Respondents’ motion for reconsideration was denied.
CA Ruling:
The CA reversed and set aside the NLRC’s Decision and reinstated the LA’s Decision dismissing the illegal dismissal complaint filed by Tatel.
Finding grave abuse of discretion on the part of the NLRC in rendering its assailed Decision, the CA instead concurred with the stance of the LA that Tatel’ s inconsistent statements cannot be given weight vis-a-vis the evidence presented by the respondents. In this regard, the CA declared that if Tatel could not be truthful about the most basic information or explain such inconsistencies, the same may hold true for his claim for illegal dismissal.
Tatel moved for reconsideration, which was denied.
Issue/s:
Whether or not there is constructive dismissal when an employee who was summoned to report to work which he also received since there was no evidence of another detail
Whether or not there can be abandonment of work when there is high improbability of abandonment on the part of employee
SC Ruling:
Tatel was constructively, not actually, dismissed after having been placed on “floating status” for more than six ( 6) months, reckoned from October 24, 2009, the day following his removal from his last assignment with IPVG on October 23, 2009, and not on August 24, 2009 as erroneously held by the NLRC.
In Superstar Security Agency, Inc. and/or Col. Andrada v. NLRC, the Court ruled that placing an employee on temporary “off-detail” is not equivalent to dismissal provided that such temporary inactivity should continue only for a period of six (6) months.60 In security agency parlance, being placed “off-detail” or on “floating status” means “waiting to be posted.”
Relative thereto, constructive dismissal exists when an act of clear discrimination, insensibility, or disdain, on the part of the employer has become so unbearable as to leave an employee with no choice but to forego continued employment, or when there is cessation of work because continued employment is rendered impossible, unreasonable, or unlikely, as an offer involving a demotion in rank and a diminution in pay.
While it may be true that respondents summoned him back to work through the November 26, 2009 Memorandum, which Tatel acknowledged to have received on December 11, 2009, records are bereft of evidence to show that he was given another detail or assignment.
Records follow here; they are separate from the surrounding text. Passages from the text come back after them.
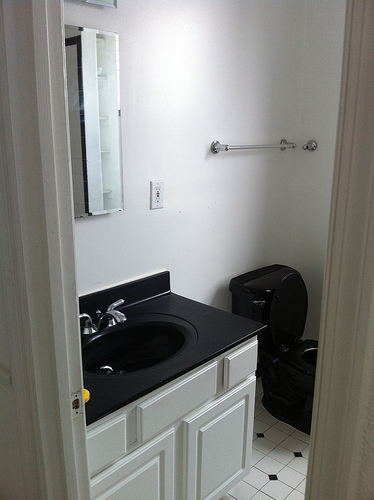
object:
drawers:
[136, 359, 218, 447]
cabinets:
[182, 375, 257, 498]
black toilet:
[228, 262, 319, 434]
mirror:
[65, 25, 90, 217]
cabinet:
[64, 23, 126, 219]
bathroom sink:
[81, 318, 191, 375]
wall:
[30, 0, 304, 365]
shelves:
[99, 118, 111, 123]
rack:
[212, 140, 295, 155]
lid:
[268, 269, 309, 344]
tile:
[260, 475, 296, 499]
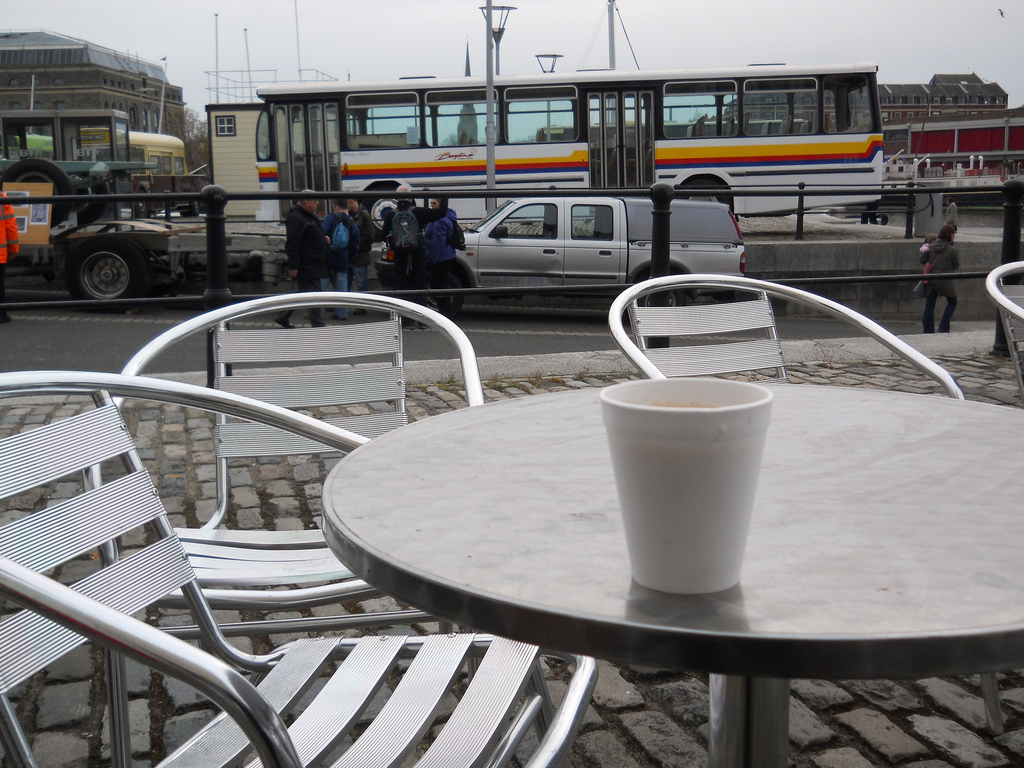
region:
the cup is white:
[601, 377, 775, 596]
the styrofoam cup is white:
[599, 376, 771, 595]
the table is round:
[321, 373, 1017, 766]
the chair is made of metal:
[1, 372, 600, 765]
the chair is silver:
[608, 269, 969, 399]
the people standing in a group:
[288, 180, 467, 332]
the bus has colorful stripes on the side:
[251, 62, 884, 221]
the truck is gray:
[371, 193, 745, 314]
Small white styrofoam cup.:
[588, 375, 788, 606]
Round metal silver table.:
[317, 375, 1022, 767]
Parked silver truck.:
[378, 192, 751, 310]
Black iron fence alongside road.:
[0, 179, 1019, 392]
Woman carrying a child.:
[908, 220, 970, 342]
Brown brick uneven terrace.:
[0, 344, 1022, 766]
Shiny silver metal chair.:
[92, 285, 497, 766]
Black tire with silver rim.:
[73, 244, 141, 309]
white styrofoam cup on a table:
[596, 370, 775, 598]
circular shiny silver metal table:
[317, 377, 1020, 766]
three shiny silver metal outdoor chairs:
[1, 268, 965, 766]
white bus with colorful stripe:
[251, 59, 887, 228]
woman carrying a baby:
[911, 217, 965, 331]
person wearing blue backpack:
[320, 196, 362, 321]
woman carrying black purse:
[415, 189, 467, 316]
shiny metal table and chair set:
[2, 272, 1020, 764]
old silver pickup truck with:
[373, 187, 748, 317]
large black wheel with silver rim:
[54, 233, 150, 311]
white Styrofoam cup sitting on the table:
[584, 373, 782, 607]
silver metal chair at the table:
[112, 335, 351, 624]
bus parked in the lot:
[262, 98, 899, 217]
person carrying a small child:
[912, 218, 976, 323]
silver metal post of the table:
[697, 667, 773, 766]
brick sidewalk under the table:
[805, 701, 977, 759]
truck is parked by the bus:
[451, 181, 734, 303]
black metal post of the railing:
[188, 177, 245, 386]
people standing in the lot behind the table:
[286, 186, 457, 303]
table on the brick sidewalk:
[322, 364, 1021, 639]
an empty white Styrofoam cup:
[599, 378, 774, 584]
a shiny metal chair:
[5, 363, 600, 766]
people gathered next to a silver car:
[288, 181, 745, 333]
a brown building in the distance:
[2, 30, 184, 135]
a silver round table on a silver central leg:
[320, 377, 1022, 767]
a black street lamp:
[482, 2, 511, 72]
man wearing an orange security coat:
[1, 185, 15, 319]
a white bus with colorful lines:
[253, 68, 883, 242]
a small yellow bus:
[80, 128, 183, 176]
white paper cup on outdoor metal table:
[588, 369, 779, 600]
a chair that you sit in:
[11, 352, 590, 765]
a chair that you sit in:
[99, 286, 514, 764]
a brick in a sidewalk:
[626, 700, 709, 765]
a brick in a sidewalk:
[852, 694, 922, 756]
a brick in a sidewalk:
[914, 652, 1004, 723]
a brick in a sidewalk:
[42, 672, 94, 734]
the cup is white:
[617, 380, 748, 622]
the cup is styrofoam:
[602, 370, 773, 609]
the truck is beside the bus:
[438, 96, 743, 270]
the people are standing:
[292, 177, 455, 279]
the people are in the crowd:
[315, 185, 455, 288]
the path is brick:
[125, 383, 676, 519]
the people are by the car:
[354, 175, 788, 311]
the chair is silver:
[117, 298, 491, 615]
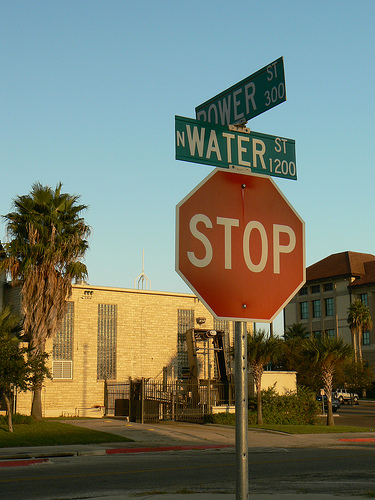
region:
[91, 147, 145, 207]
part of the sky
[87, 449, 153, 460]
edge of a road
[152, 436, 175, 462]
edge of a road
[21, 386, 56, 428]
part of a house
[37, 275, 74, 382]
part of a window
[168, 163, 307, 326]
the red STOP sign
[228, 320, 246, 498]
the silver pole for the sign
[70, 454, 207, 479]
the yellow lines on the road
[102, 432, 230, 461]
the red paint on the curb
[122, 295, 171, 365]
the light brick building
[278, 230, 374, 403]
the tall building on the right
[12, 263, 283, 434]
the short building on the left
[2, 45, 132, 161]
the clear blue sky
As the “off-detail” period had already lasted for more than six ( 6) months, Tatel is therefore deemed to have been constructively dismissed.
Learn more about abandonment of work in Guide to Valid Dismissal of Employees Second Edition
To constitute abandonment, two elements must concur: (a) the failure to report for work or absence without valid or justifiable reason, and ( b) a clear intention to sever the employer-employee relationship, with the second element as the more determinative factor and being manifested by some overt acts. Mere absence is not sufficient. The employer has the burden of proof to show a deliberate and unjustified refusal of the employee to resume his employment without any intention of returning. Abandonment is incompatible with constructive dismissal.
The charge of abandonment in this case is belied by the high improbability of Tatel intentionally abandoning his work, taking into consideration his length of service and, concomitantly, his security of tenure with JLFP. No rational explanation exists as to why an employee who had worked for his employer for more than ten (10) years would just abandon his work and forego whatever benefits he may be entitled to as a consequence thereof. As such, respondents failed to sufficiently establish a deliberate and unjustified refusal on the part of Tatel to resume his employment, which therefore leads to the logical conclusion that the latter had no such intention to abandon his work.
An employee who forthwith takes steps to protest his layoff cannot, as a general rule, be said to have abandoned his work, and the filing of the complaint is proof enough of his desire to return to work, thus negating any suggestion of abandonment.